Un refus d'obtempérer ne devrait jamais mériter la peine de mort ! pic.twitter.com/ORI5c2tBz9— Manon Aubry (@ManonAubryFr) June 27, 2023
«Vidéo révoltante d’une nouvelle bavure : un policier tire et tue, alors qu’il n’avait aucune nécessité de le faire», a tweeté l’élu LFI, Aymeric Caron. «Images horribles d’un jeune de 17 ans abattu à bout portant à Nanterre par un policier ce matin. Un refus d’obtempérer ne devrait jamais mériter la peine de mort», a réagi Manon Aubry. «Un refus d’obtempérer ne peut pas être une condamnation à mort. Pour personne. Jamais», a pour sa part tweeté l’élu écologiste Sandrine Rousseau.
«La police ne peut tirer qu’en cas d’absolue nécessité. Aucune vie ne semble pourtant en danger sur cette vidéo», pointe l’élu LFI du Nord David Guiraud. «Il faut revenir en urgence sur la loi de 2017 qui régit l’usage des armes à feu par la police. Le droit à tirer doit être mieux encadré ; il n’est pas un permis de tuer», estime Sophie Taillé-Polian, députée Génération⋅s du Val-de-Marne, qui rappelle avoir déposé une proposition de loi en ce sens fin 2022.
changement de la règlementation sur l'usage des armes à feu en 2017
Les députés écologistes avaient en effet déposé en décembre dernier une proposition de loi pour «mieux encadrer l'ouverture du feu par les forces de l'ordre en cas de refus d'obtempérer». Les députés Ugo Bernalicis et Eric Coquerel avaient ensuite présenté dans la foulée une résolution pour créer une commission d’enquête parlementaire sur les conditions d’intervention des policiers et gendarmes lors des contrôles routiers, sans succès.
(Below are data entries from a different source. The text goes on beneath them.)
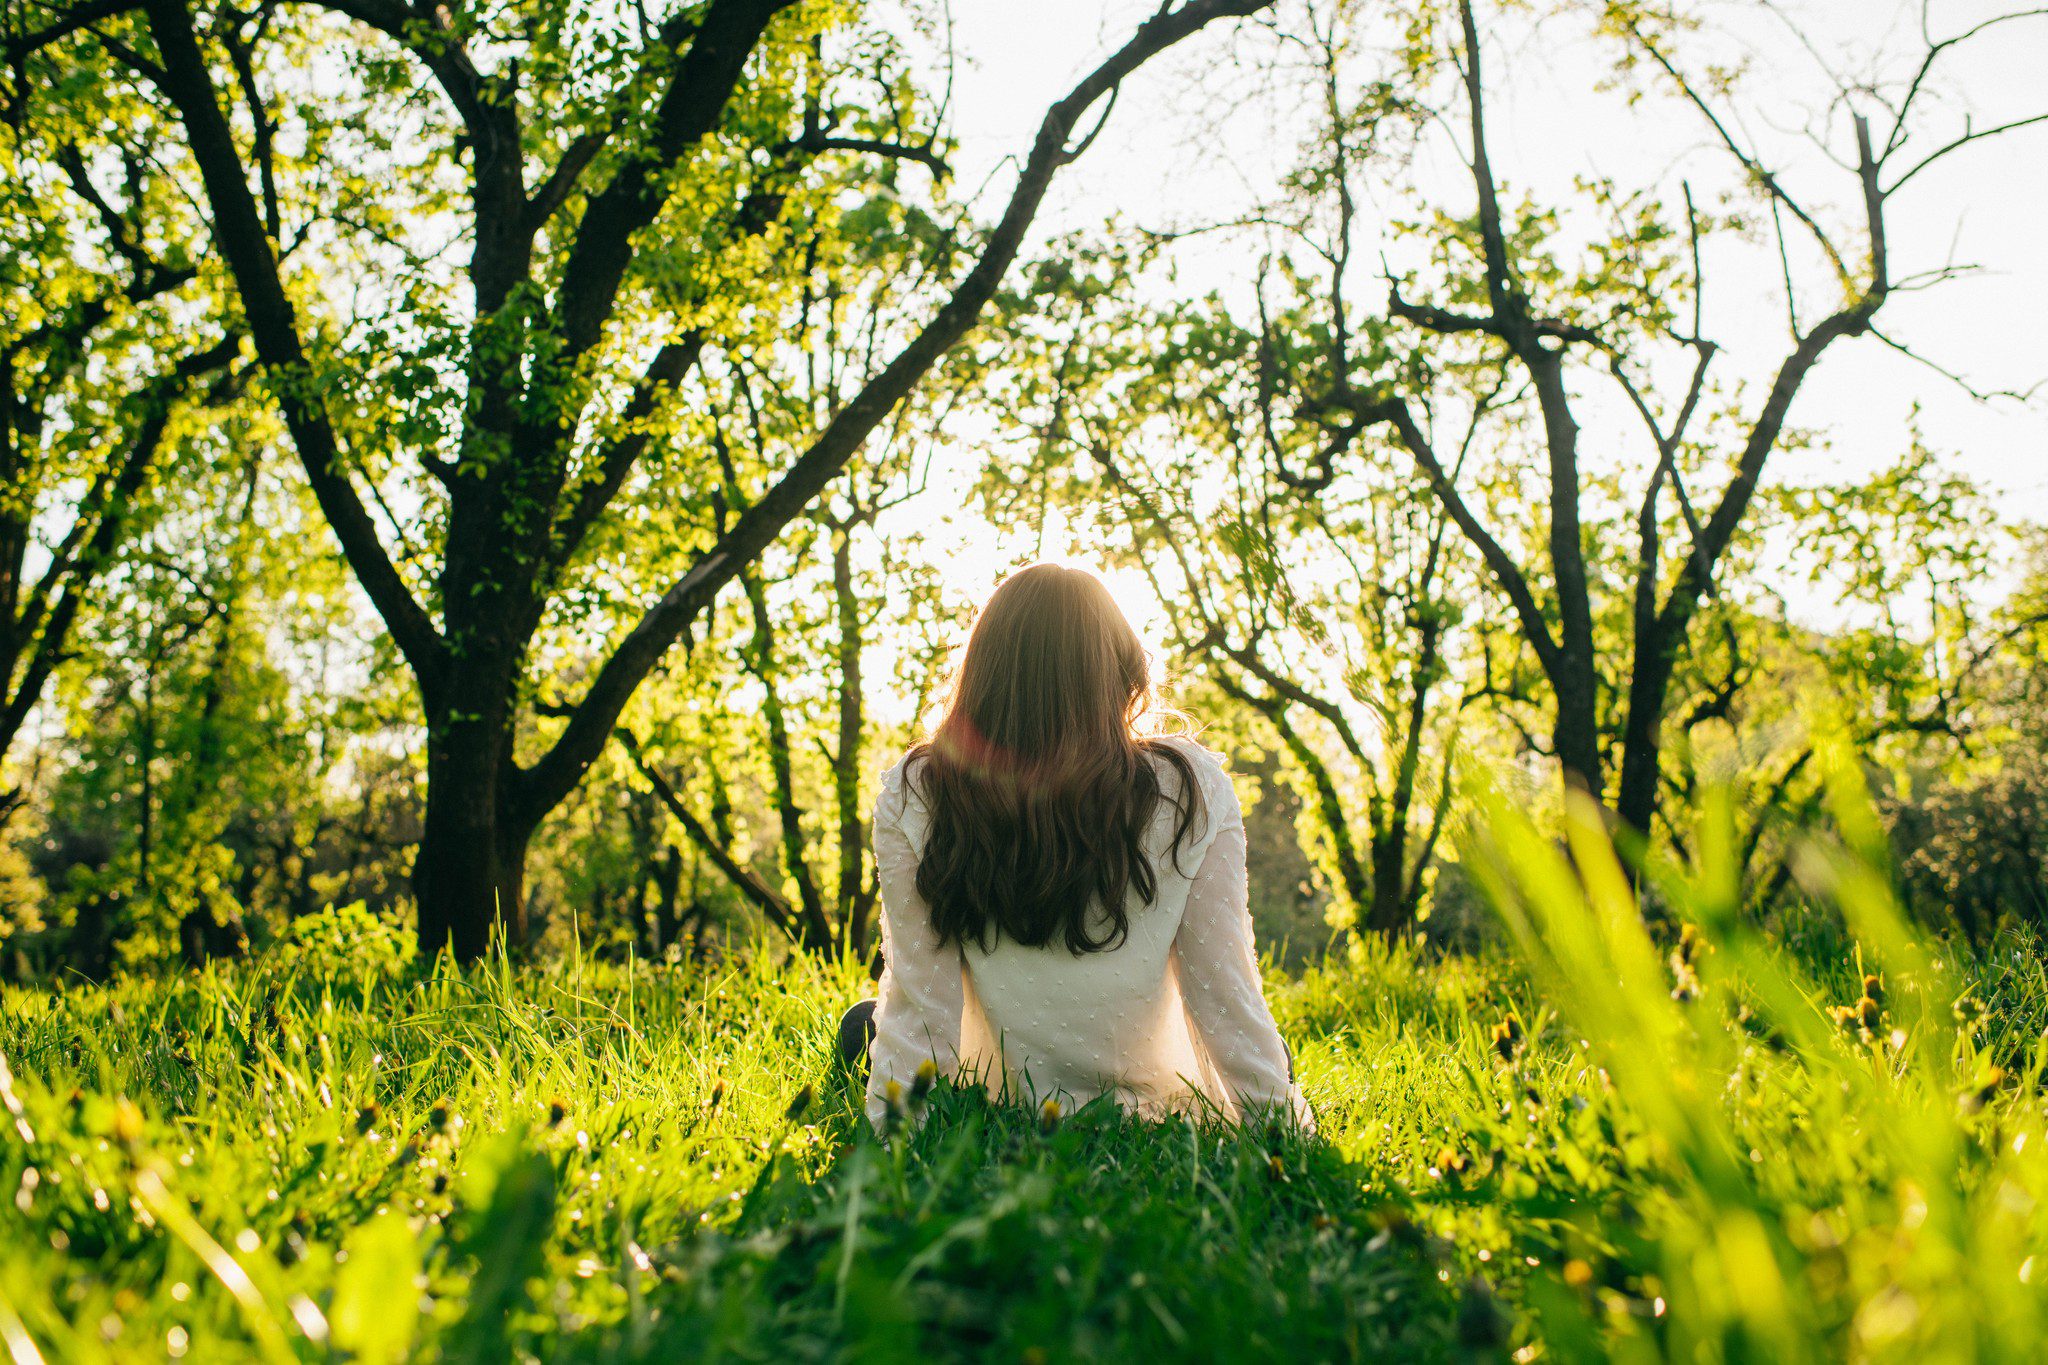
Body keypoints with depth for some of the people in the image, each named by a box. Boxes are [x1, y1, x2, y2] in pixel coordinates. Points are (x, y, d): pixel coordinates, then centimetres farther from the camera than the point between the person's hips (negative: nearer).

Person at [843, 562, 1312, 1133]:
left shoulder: (911, 797, -18)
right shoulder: (1192, 789, -18)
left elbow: (918, 1006, -15)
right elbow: (1224, 998, -14)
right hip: (1160, 1103, 0)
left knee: (863, 1024, 35)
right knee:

Et pour cause, en février 2017, la réglementation sur l’usage des armes à feu des policiers a changé et s’est alignée sur celle des gendarmes. Auparavant, les fonctionnaires étaient soumis au code pénal et devaient prouver la légitime défense comme n’importe quel citoyen.
Désormais, ils peuvent faire feu sur un véhicule «dont les occupants sont susceptibles de perpétrer, dans leur fuite, des atteintes à leur vie ou à leur intégrité physique ou à celles d’autrui», selon l’article L. 435-1 du code de la sécurité intérieure. Le texte précise que l’usage des armes est autorisé seulement en cas «d’absolue nécessité et de manière strictement proportionnée».
13 décès enregistrés après des refus d'obtempérer en 2022
En 2022, 13 décès ont été enregistrés après des refus d’obtempérer lors de contrôles routiers, un record. Cinq policiers ont été mis en examen dans ces dossiers, les autres ayant été libérés sans poursuites à ce stade. Autorités et syndicats de police attribuent le record de décès en 2022 à des comportements au volant plus dangereux, mais des chercheurs incriminent la loi de 2017 modifiant l’usage de leur arme par les policiers. En 2021, environ 27.700 refus d’obtempérer avaient été enregistrés, soit une hausse de près de 50% en dix ans, selon des chiffres officiels.
Pour rappel, le délit de refus d’obtempérer est puni de 3 ans d’emprisonnement et de 75.000 euros d’amende.